▶ _Goal of the exercise_
Turn the items below into a numbered list, leaving out blank lines. Start at the first line of the items and go on through the line containing "bloom: size 38%, threshold 95%, strength 30%".
====
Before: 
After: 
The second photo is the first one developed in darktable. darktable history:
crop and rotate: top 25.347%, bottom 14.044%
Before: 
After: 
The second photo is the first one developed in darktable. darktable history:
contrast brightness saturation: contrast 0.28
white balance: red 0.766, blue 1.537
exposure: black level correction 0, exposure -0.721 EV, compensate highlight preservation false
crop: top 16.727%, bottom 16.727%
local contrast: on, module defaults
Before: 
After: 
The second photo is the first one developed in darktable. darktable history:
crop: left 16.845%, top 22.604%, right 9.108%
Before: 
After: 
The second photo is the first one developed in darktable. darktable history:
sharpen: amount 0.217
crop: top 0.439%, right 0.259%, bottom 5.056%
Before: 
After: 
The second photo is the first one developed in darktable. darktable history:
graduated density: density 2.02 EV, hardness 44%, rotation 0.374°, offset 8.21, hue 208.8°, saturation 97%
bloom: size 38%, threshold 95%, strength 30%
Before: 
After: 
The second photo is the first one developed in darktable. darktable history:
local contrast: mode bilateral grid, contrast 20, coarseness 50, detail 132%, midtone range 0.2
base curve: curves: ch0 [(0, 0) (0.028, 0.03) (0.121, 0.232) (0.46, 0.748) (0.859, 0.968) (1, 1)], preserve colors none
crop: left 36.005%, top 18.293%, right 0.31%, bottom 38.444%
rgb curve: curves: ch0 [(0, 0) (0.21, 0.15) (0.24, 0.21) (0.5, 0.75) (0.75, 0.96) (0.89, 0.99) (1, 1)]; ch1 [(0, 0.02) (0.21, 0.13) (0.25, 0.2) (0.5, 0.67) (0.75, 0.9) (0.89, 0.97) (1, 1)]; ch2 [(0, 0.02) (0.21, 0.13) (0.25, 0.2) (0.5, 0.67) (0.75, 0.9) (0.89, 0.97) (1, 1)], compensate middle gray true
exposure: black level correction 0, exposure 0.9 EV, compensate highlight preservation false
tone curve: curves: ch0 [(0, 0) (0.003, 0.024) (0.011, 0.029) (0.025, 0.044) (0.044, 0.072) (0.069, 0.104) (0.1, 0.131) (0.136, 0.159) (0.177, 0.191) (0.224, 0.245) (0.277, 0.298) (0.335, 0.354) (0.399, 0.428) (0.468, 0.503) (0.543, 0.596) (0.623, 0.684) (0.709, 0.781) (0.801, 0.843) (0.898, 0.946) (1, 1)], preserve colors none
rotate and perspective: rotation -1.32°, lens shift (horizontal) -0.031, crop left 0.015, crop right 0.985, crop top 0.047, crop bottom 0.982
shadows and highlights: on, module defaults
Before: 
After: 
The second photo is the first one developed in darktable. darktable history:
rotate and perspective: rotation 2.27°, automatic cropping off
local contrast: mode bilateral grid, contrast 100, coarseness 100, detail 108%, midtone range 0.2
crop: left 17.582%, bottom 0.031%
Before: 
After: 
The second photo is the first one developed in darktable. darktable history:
====
▶ _Answer to the problem_
1. Before: 
2. After: 
3. The second photo is the first one developed in darktable. darktable history:
4. crop and rotate: top 25.347%, bottom 14.044%
5. Before: 
6. After: 
7. The second photo is the first one developed in darktable. darktable history:
8. contrast brightness saturation: contrast 0.28
9. white balance: red 0.766, blue 1.537
10. exposure: black level correction 0, exposure -0.721 EV, compensate highlight preservation false
11. crop: top 16.727%, bottom 16.727%
12. local contrast: on, module defaults
13. Before: 
14. After: 
15. The second photo is the first one developed in darktable. darktable history:
16. crop: left 16.845%, top 22.604%, right 9.108%
17. Before: 
18. After: 
19. The second photo is the first one developed in darktable. darktable history:
20. sharpen: amount 0.217
21. crop: top 0.439%, right 0.259%, bottom 5.056%
22. Before: 
23. After: 
24. The second photo is the first one developed in darktable. darktable history:
25. graduated density: density 2.02 EV, hardness 44%, rotation 0.374°, offset 8.21, hue 208.8°, saturation 97%
26. bloom: size 38%, threshold 95%, strength 30%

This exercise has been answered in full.